- PARTS OF THE EXERCISE:
**a.** In the fake blood thread, which store is named as a source of "Spray Blood"?
**b.** Quote the fake blood thread word for word between "## Spats (Sep" and "like old blood.", inclusive.

- DOCUMENT SEGMENT:
=====

# Fake blood



## pooky73 (Aug 31, 2009)

I'm busy zombifying a shirt for a prop I made. I stained it with coffee and mud. Do any of you guys use real red paint as blood on clothing? I have a quart of this. Any other ideas is appreciated!!!


----------



## pdcollins6092 (Aug 8, 2009)

I don't know if I would use paint, that will make the clothing stiff once it dries. If it was me I would just get some stage blud and use that.


----------



## Spats (Sep 21, 2006)

Darken the red with a little black or brown and use it. Paint stiffens, but blood does too, fairly quickly in real life. Adding a little paint gloss will help keep it looking fresh, or just let it dry and get crunchy, like old blood.

Stage blood remains sticky and will get all over everything it touches.

Another option is "Spray Blood" from Michael's. Good stuff for fabric and props.


----------



## bodysnatcher666 (Nov 3, 2008)

their are recipes to make stage blood..... It is something with corn meal, food die, and water. if i find where i put it i will share it with you


----------



## bodysnatcher666 (Nov 3, 2008)

hear we go!!! i have a few hear they are:

Edible

Karo syrup (light corn syrup), black-cherry Kool-aid powder and smooth
peanut butter

4 parts liquid glucose, 1 part water, chinese red food colouring

Ruby orange juice, with the bit strained out (sprays nicely)

=====

- MATERIAL PROVIDED:

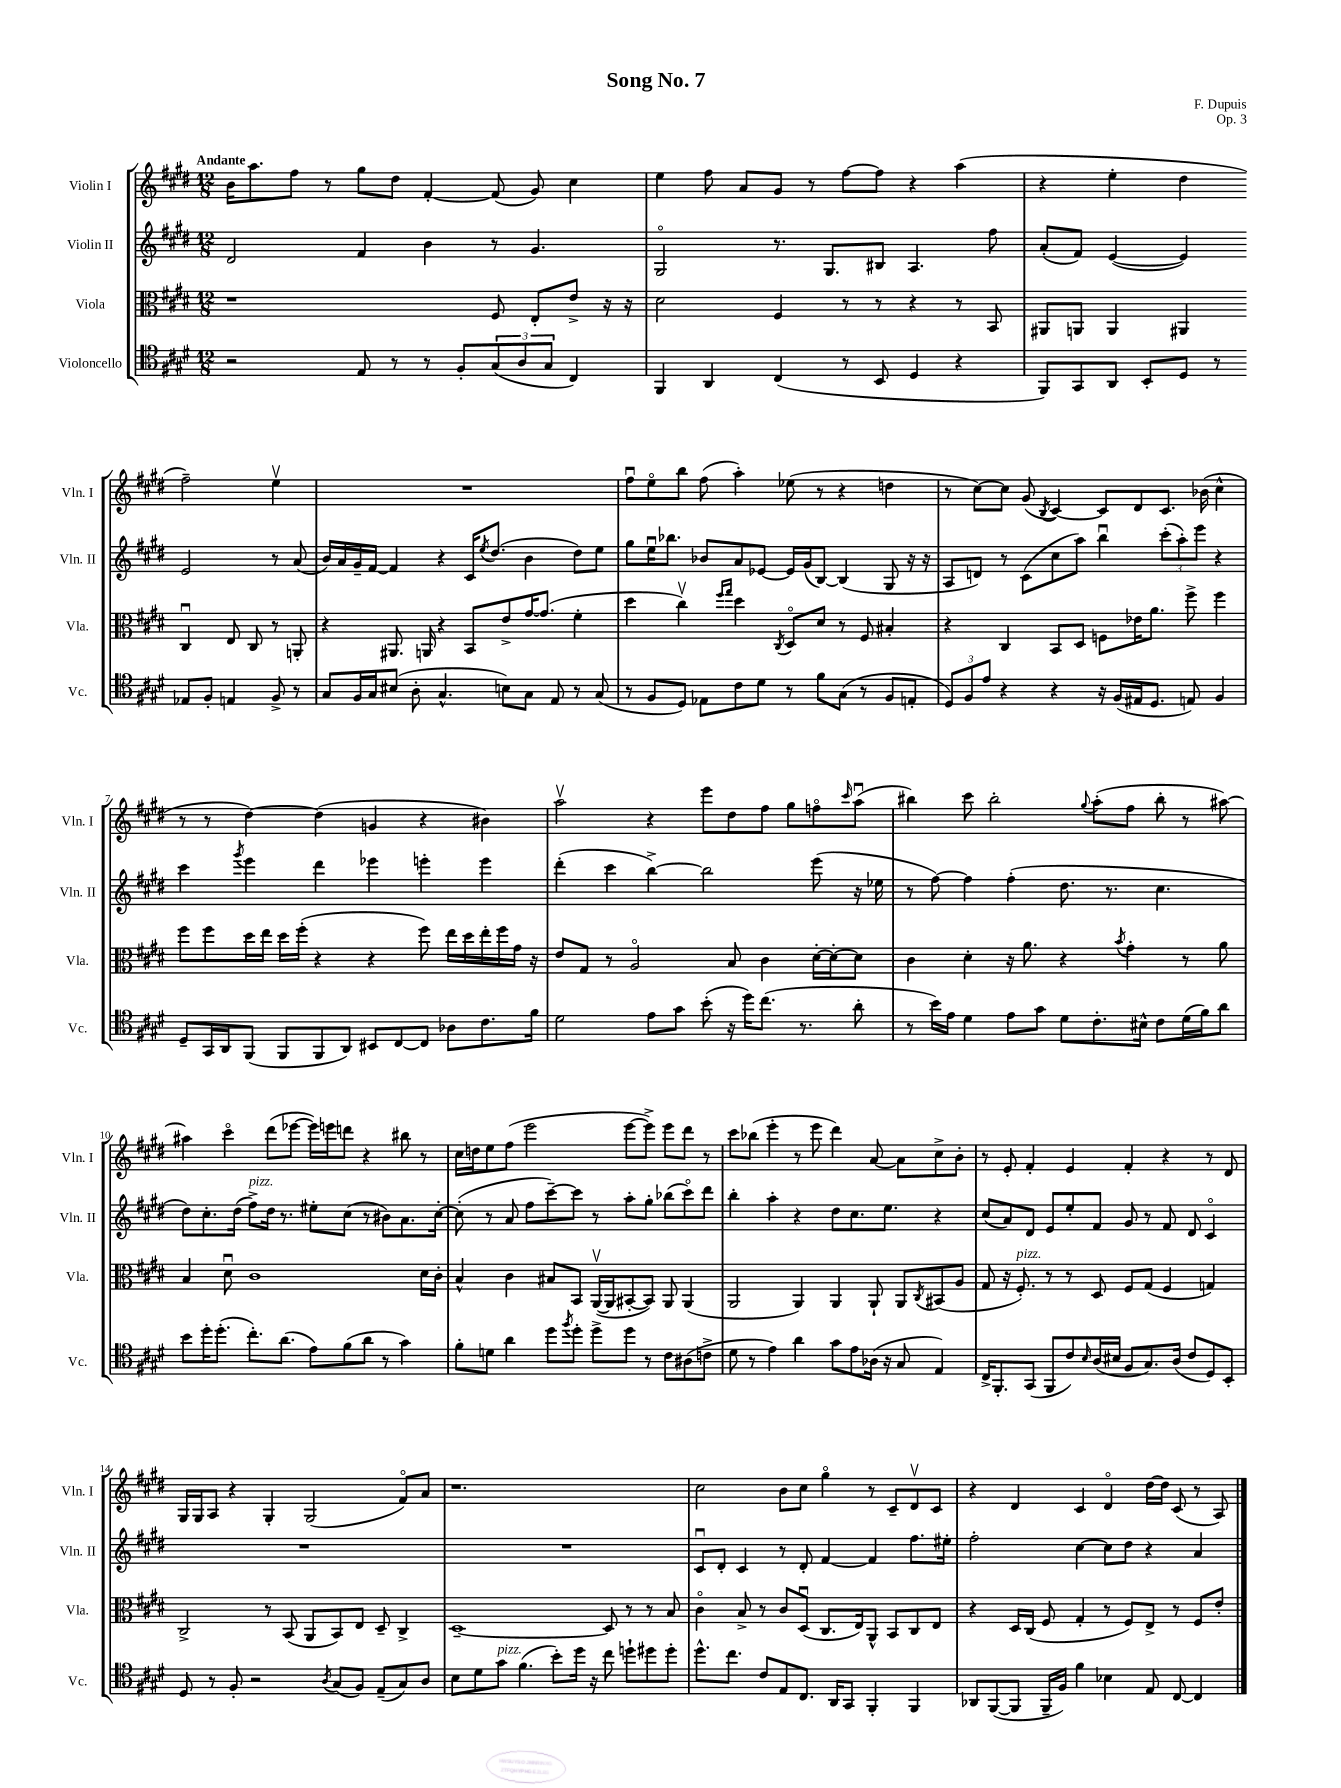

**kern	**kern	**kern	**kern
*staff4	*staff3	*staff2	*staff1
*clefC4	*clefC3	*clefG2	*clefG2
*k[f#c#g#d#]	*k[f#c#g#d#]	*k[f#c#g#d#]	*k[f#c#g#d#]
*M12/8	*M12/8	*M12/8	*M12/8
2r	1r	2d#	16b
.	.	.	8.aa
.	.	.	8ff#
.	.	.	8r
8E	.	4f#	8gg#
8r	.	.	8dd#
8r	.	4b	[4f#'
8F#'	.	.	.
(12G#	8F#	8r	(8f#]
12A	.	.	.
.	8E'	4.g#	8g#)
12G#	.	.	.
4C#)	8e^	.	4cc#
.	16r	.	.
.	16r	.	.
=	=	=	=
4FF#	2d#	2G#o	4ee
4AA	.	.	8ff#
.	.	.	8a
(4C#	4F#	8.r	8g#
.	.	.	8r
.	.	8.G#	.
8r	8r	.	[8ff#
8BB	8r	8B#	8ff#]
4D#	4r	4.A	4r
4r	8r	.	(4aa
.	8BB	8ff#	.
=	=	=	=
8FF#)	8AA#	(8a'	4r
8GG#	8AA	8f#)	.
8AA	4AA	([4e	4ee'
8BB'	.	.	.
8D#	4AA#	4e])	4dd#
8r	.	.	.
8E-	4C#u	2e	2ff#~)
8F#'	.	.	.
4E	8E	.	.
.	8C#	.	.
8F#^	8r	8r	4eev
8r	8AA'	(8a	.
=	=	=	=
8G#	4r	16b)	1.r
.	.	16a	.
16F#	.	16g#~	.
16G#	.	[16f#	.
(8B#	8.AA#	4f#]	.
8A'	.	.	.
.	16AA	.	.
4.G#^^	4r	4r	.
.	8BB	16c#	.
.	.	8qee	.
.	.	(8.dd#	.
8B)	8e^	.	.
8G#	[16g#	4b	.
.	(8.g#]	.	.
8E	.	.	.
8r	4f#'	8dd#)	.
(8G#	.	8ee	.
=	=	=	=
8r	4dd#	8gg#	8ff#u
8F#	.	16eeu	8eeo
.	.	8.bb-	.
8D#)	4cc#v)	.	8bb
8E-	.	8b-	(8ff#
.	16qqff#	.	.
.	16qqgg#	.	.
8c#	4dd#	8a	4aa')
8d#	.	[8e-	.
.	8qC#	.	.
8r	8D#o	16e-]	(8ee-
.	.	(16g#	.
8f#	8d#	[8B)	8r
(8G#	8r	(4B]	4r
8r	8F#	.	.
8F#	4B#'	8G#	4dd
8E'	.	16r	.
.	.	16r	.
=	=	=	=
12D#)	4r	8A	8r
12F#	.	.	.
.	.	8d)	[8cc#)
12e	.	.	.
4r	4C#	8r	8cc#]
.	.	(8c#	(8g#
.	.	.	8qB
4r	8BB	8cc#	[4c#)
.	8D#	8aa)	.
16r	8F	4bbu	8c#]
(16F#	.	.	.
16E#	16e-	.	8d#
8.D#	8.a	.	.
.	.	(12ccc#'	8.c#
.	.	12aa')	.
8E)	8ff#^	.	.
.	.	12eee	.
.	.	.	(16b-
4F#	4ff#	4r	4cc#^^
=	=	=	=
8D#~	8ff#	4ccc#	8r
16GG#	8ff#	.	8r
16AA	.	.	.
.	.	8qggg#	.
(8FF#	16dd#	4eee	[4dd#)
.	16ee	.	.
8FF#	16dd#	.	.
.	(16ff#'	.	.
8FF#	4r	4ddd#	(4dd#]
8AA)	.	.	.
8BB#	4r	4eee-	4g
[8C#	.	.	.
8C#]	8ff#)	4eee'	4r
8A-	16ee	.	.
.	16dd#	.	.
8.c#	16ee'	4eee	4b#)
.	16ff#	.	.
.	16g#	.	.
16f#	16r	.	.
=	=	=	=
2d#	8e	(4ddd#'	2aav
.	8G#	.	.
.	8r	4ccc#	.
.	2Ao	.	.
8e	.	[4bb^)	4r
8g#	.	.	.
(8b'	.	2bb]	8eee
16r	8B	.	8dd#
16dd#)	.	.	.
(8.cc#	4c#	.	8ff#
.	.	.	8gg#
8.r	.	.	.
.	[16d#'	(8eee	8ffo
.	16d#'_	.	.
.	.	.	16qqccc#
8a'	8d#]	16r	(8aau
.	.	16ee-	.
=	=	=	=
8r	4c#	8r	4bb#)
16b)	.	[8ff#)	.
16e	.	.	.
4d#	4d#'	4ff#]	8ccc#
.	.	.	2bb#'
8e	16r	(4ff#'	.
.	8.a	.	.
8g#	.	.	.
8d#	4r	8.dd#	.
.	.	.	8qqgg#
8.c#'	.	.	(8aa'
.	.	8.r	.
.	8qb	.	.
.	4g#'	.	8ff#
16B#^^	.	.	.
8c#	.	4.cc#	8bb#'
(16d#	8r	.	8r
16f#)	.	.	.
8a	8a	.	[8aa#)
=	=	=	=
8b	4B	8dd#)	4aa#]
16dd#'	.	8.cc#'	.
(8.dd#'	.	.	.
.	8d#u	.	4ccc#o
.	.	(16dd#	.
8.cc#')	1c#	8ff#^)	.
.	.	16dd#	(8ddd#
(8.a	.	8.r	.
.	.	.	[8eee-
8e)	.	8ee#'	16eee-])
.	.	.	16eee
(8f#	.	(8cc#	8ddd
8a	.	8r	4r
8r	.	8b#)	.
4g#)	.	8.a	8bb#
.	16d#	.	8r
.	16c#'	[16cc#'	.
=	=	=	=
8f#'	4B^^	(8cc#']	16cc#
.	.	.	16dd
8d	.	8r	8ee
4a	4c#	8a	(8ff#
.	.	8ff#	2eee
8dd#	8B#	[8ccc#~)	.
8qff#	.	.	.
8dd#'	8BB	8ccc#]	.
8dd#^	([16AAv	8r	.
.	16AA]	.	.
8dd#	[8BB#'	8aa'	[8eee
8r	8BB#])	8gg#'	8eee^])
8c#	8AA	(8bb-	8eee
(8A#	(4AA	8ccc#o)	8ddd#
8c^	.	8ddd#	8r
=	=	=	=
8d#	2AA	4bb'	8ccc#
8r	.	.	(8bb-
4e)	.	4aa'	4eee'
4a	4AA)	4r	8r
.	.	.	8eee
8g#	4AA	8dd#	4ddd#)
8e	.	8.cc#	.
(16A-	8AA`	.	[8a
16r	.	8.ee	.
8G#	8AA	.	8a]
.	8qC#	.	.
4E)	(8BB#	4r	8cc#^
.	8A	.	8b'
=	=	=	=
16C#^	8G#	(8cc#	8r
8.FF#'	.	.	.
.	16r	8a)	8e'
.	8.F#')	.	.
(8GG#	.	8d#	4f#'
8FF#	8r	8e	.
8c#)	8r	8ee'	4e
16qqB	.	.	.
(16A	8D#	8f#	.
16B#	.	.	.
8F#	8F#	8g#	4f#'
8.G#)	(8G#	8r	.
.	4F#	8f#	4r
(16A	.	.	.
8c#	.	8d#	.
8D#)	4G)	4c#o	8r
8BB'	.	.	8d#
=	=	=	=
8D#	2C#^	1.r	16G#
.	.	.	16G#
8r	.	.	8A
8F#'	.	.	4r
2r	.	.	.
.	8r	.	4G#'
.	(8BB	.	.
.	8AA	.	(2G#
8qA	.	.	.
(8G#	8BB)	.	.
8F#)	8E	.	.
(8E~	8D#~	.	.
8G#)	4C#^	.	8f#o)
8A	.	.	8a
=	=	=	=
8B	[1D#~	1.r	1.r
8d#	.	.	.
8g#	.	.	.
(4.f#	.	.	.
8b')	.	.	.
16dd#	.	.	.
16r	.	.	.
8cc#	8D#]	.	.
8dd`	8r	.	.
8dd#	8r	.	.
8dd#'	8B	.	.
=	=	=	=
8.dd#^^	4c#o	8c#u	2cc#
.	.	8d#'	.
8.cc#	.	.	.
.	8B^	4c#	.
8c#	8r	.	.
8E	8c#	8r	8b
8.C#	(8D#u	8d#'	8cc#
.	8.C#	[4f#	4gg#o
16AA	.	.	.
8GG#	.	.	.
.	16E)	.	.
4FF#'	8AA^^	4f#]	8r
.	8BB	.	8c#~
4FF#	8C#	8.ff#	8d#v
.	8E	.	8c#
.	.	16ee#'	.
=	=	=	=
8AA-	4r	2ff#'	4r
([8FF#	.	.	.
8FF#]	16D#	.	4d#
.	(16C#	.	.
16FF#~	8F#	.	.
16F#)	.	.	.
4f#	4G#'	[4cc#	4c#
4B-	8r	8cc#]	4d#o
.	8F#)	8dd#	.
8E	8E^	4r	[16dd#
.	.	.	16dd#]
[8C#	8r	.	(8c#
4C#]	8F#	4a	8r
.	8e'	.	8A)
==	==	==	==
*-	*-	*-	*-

=====

- RESULTS BY TASK:
**a.** Michael's.

**b.**
## Spats (Sep 21, 2006)

Darken the red with a little black or brown and use it. Paint stiffens, but blood does too, fairly quickly in real life. Adding a little paint gloss will help keep it looking fresh, or just let it dry and get crunchy, like old blood.